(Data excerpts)
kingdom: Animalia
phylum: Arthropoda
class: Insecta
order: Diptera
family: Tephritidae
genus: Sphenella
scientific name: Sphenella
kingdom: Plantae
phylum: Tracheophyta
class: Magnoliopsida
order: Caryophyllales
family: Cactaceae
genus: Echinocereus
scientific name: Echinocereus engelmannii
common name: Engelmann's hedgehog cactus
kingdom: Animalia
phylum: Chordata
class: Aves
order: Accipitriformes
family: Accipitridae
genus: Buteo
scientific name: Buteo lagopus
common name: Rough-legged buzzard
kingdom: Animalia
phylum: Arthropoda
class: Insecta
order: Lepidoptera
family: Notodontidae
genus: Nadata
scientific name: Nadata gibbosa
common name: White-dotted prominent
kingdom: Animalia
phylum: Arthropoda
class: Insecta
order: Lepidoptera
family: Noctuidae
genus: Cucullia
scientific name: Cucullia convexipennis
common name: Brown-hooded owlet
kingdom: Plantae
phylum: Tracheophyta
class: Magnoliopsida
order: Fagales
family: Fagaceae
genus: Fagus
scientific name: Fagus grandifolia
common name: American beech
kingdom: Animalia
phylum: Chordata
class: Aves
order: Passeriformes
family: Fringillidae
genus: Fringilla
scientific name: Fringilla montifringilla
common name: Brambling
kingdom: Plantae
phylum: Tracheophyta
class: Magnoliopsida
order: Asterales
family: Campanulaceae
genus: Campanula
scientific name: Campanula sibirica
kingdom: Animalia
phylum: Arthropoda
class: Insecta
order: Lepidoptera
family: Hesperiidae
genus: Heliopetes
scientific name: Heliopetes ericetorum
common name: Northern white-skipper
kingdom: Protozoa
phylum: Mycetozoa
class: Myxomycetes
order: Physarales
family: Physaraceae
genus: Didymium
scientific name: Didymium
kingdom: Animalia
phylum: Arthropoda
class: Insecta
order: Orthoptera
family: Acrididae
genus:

REQUEST >>
Express the listing from the line containing "common name: Rough-legged buzzard" down to and including the line containing "genus: Fringilla" as a two-column CSV with the columns field and value. Give one row per line, put each entry in its own quoted field, and replace any line breaks with spaces.

SOLUTION TO THE PROBLEM >>
field,value
"common name:","Rough-legged buzzard"
"kingdom:","Animalia"
"phylum:","Arthropoda"
"class:","Insecta"
"order:","Lepidoptera"
"family:","Notodontidae"
"genus:","Nadata"
"scientific name:","Nadata gibbosa"
"common name:","White-dotted prominent"
"kingdom:","Animalia"
"phylum:","Arthropoda"
"class:","Insecta"
"order:","Lepidoptera"
"family:","Noctuidae"
"genus:","Cucullia"
"scientific name:","Cucullia convexipennis"
"common name:","Brown-hooded owlet"
"kingdom:","Plantae"
"phylum:","Tracheophyta"
"class:","Magnoliopsida"
"order:","Fagales"
"family:","Fagaceae"
"genus:","Fagus"
"scientific name:","Fagus grandifolia"
"common name:","American beech"
"kingdom:","Animalia"
"phylum:","Chordata"
"class:","Aves"
"order:","Passeriformes"
"family:","Fringillidae"
"genus:","Fringilla"